On January 22, 2019, the OTC-listed holding company Blockchain Industries signed a binding letter of intent to merge with Bithumb on or before March 1, 2019. The proposal called for the creation of a new publicly traded entity, the Blockchain Exchange Alliance (BXA), which would seek to uplist on either the New York Stock Exchange or NASDAQ, potentially making BXA the first major cryptocurrency exchange to go public.

On April 11, 2019, Bithumb reported a net loss of KRW205.5 billion (US$180 million) for 2018, compared with a profit of KRW427.2 billion in 2017, although its 2018 sales had risen 17.5% to KRW391.7 million. The company attributed the loss to the sharp decline in cryptocurrency prices and lower trading volume.

== Controversy==
In June 2017, hackers stole user information from a Bithumb employee's personal computer.

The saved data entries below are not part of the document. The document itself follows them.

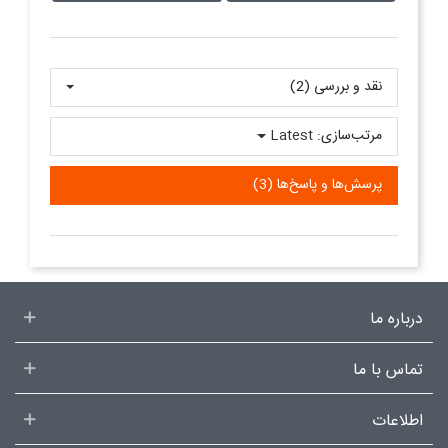
نقد و بررسی‌‌ (2)
مرتب‌سازی:
Latest
پرسش‌ها و پاسخ‌ها (3)
درباره ما
تماس با ما
اطلاعات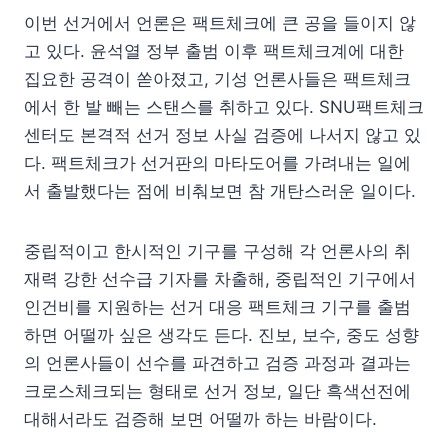
이번 선거에서 언론은 팩트체크에 큰 공을 들이지 않
고 있다. 윤석열 정부 출범 이후 팩트체크계에 대한
집요한 공격이 쏟아졌고, 기성 언론사들은 팩트체크
에서 한 발 빼는 스탠스를 취하고 있다. SNU팩트체크
센터도 본격적 선거 정보 사실 검증에 나서지 않고 있
다. 팩트체크가 선거판의 마타도어를 가려내는 일에
서 출발했다는 점에 비춰보면 참 개탄스러운 일이다.
중립적이고 한시적인 기구를 구성해 각 언론사의 취
재력 강한 선수급 기자를 차출해, 중립적인 기구에서
인건비를 지원하는 선거 대응 팩트체크 기구를 출범
하면 어떨까 싶은 생각도 든다. 진보, 보수, 중도 성향
의 언론사들이 선수를 파견하고 검증 과정과 결과는
크로스체크되는 형태로 선거 정보, 일단 흑색선전에
대해서라도 검증해 보면 어떨까 하는 바람이다.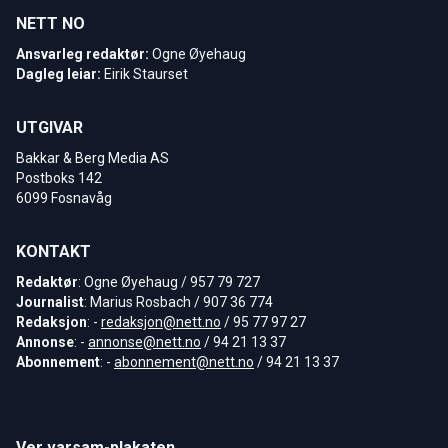
NETT NO
Ansvarleg redaktør:
Ogne Øyehaug
Dagleg leiar:
Eirik Staurset
UTGIVAR
Bakkar & Berg Media AS
Postboks 142
6099 Fosnavåg
KONTAKT
Redaktør
: Ogne Øyehaug / 957 79 727
Journalist
: Marius Rosbach / 907 36 774
Redaksjon
: -
redaksjon@nett.no
/ 95 77 97 27
Annonse
: -
annonse@nett.no
/ 94 21 13 37
Abonnement
: -
abonnement@nett.no
/ 94 21 13 37
Ver varsam-plakaten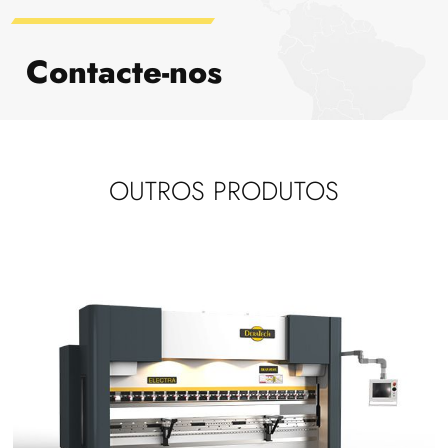
Contacte-nos
OUTROS PRODUTOS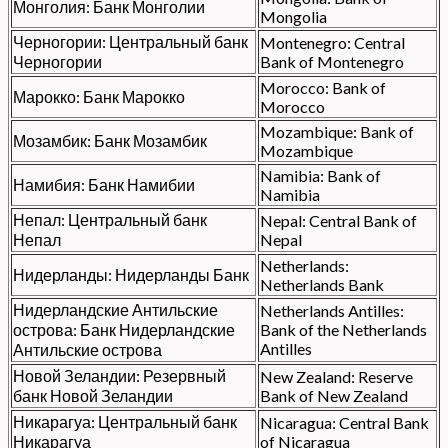
Монголия: Банк Монголии
Mongolia
Черногории: Центральный банк
Montenegro: Central
Черногории
Bank of Montenegro
Morocco: Bank of
Марокко: Банк Марокко
Morocco
Mozambique: Bank of
Мозамбик: Банк Мозамбик
Mozambique
Namibia: Bank of
Намибия: Банк Намибии
Namibia
Непал: Центральный банк
Nepal: Central Bank of
Непал
Nepal
Netherlands:
Нидерланды: Нидерланды Банк
Netherlands Bank
Нидерландские Антильские
Netherlands Antilles:
острова: Банк Нидерландские
Bank of the Netherlands
Antilles
Антильские острова
Новой Зеландии: Резервный
New Zealand: Reserve
банк Новой Зеландии
Bank of New Zealand
Никарагуа: Центральный банк
Nicaragua: Central Bank
Никарагуа
of Nicaragua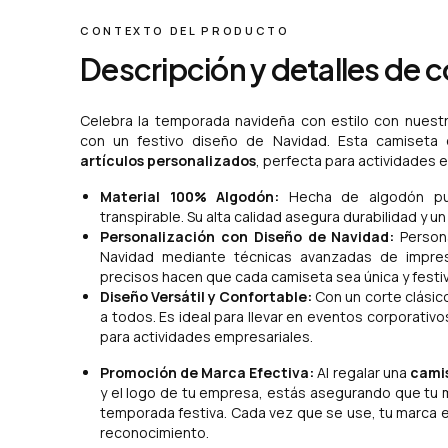
CONTEXTO DEL PRODUCTO
Descripción y detalles de 
Celebra la temporada navideña con estilo con nuest
con un festivo diseño de Navidad. Esta camiseta
artículos personalizados
, perfecta para actividades 
Material 100% Algodón:
Hecha de algodón pur
transpirable. Su alta calidad asegura durabilidad y un
Personalización con Diseño de Navidad:
Persona
Navidad mediante técnicas avanzadas de impresi
precisos hacen que cada camiseta sea única y festiv
Diseño Versátil y Confortable:
Con un corte clásico
a todos. Es ideal para llevar en eventos corporati
para actividades empresariales.
Promoción de Marca Efectiva:
Al regalar una
cami
y el logo de tu empresa, estás asegurando que tu 
temporada festiva. Cada vez que se use, tu marca est
reconocimiento.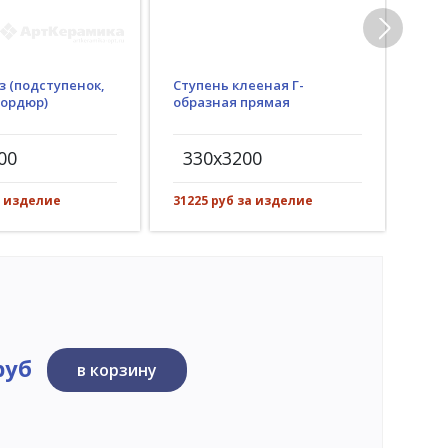
з (подступенок,
Ступень клееная Г-
Гид
бордюр)
образная прямая
(пр
рез)
00
330x3200
30
а изделие
31225 руб за изделие
3924
руб
в корзину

In January 2018, Bithumb was raided by the government for alleged tax evasion. They were found not guilty, but still had to pay nearly $28 million in back taxes.

In June 2018, approximately $32 million of cryptocurrency was stolen from Bithumb in a hack.

In January 2019, 30 out of 340 total Bithumb employees were laid off in response to declining trading volume and profits in 2018.

On March 29, 2019, Bithumb said it had been hacked, blaming insiders, with nearly $20 million in EOS and Ripple tokens stolen.

On September 2, 2020, local Korean news reported that Bithumb was raided by the Seoul Metropolitan Police Agency over suspected investment fraud.

In February 2026, Bithumb mistakenly transferred approximately 620,000 bitcoin, at a rate of roughly 2,000 bitcoin per user, to the accounts of 695 customers. The total transferred was in excess of US$40 billion. Bithumb stated that it reversed the transaction within 35 minutes and managed to recover 99.7% of the funds.